• Action item: From first line to last, output the records below exactly.

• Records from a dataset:
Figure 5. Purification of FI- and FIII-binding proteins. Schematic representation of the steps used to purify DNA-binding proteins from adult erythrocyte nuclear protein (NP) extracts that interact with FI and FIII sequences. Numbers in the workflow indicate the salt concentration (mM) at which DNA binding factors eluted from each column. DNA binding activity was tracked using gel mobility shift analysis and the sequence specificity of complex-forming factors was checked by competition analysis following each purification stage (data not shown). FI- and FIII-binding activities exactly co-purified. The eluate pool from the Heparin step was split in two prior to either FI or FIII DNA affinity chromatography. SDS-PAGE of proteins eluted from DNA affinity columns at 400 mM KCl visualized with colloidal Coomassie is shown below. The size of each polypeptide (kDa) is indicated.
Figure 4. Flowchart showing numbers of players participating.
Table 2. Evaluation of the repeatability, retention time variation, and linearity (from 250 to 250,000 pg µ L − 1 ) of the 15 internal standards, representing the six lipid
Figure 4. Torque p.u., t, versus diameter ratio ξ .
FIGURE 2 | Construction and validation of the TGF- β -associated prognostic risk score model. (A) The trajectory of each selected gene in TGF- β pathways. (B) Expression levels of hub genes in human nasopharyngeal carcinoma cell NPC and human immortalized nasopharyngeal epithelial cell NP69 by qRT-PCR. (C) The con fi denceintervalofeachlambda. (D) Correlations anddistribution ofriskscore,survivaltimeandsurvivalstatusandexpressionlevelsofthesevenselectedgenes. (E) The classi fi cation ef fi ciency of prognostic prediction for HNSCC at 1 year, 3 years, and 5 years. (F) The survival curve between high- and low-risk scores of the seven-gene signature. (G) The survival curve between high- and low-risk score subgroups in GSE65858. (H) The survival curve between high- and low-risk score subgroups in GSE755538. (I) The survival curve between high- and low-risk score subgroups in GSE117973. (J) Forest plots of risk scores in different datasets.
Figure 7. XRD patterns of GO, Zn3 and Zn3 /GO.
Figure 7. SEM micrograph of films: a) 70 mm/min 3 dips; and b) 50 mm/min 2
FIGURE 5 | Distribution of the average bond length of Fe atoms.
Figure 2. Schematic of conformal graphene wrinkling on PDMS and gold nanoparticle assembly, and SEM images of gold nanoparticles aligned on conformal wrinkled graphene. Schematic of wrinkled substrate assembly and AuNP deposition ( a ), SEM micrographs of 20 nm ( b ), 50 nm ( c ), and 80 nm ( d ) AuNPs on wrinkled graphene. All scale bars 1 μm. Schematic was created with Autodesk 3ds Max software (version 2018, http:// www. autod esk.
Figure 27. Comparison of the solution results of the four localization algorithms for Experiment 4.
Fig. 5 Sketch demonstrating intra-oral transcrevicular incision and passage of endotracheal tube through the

• Your solution:
Figure 5. Purification of FI- and FIII-binding proteins. Schematic representation of the steps used to purify DNA-binding proteins from adult erythrocyte nuclear protein (NP) extracts that interact with FI and FIII sequences. Numbers in the workflow indicate the salt concentration (mM) at which DNA binding factors eluted from each column. DNA binding activity was tracked using gel mobility shift analysis and the sequence specificity of complex-forming factors was checked by competition analysis following each purification stage (data not shown). FI- and FIII-binding activities exactly co-purified. The eluate pool from the Heparin step was split in two prior to either FI or FIII DNA affinity chromatography. SDS-PAGE of proteins eluted from DNA affinity columns at 400 mM KCl visualized with colloidal Coomassie is shown below. The size of each polypeptide (kDa) is indicated.
Figure 4. Flowchart showing numbers of players participating.
Table 2. Evaluation of the repeatability, retention time variation, and linearity (from 250 to 250,000 pg µ L − 1 ) of the 15 internal standards, representing the six lipid
Figure 4. Torque p.u., t, versus diameter ratio ξ .
FIGURE 2 | Construction and validation of the TGF- β -associated prognostic risk score model. (A) The trajectory of each selected gene in TGF- β pathways. (B) Expression levels of hub genes in human nasopharyngeal carcinoma cell NPC and human immortalized nasopharyngeal epithelial cell NP69 by qRT-PCR. (C) The con fi denceintervalofeachlambda. (D) Correlations anddistribution ofriskscore,survivaltimeandsurvivalstatusandexpressionlevelsofthesevenselectedgenes. (E) The classi fi cation ef fi ciency of prognostic prediction for HNSCC at 1 year, 3 years, and 5 years. (F) The survival curve between high- and low-risk scores of the seven-gene signature. (G) The survival curve between high- and low-risk score subgroups in GSE65858. (H) The survival curve between high- and low-risk score subgroups in GSE755538. (I) The survival curve between high- and low-risk score subgroups in GSE117973. (J) Forest plots of risk scores in different datasets.
Figure 7. XRD patterns of GO, Zn3 and Zn3 /GO.
Figure 7. SEM micrograph of films: a) 70 mm/min 3 dips; and b) 50 mm/min 2
FIGURE 5 | Distribution of the average bond length of Fe atoms.
Figure 2. Schematic of conformal graphene wrinkling on PDMS and gold nanoparticle assembly, and SEM images of gold nanoparticles aligned on conformal wrinkled graphene. Schematic of wrinkled substrate assembly and AuNP deposition ( a ), SEM micrographs of 20 nm ( b ), 50 nm ( c ), and 80 nm ( d ) AuNPs on wrinkled graphene. All scale bars 1 μm. Schematic was created with Autodesk 3ds Max software (version 2018, http:// www. autod esk.
Figure 27. Comparison of the solution results of the four localization algorithms for Experiment 4.
Fig. 5 Sketch demonstrating intra-oral transcrevicular incision and passage of endotracheal tube through the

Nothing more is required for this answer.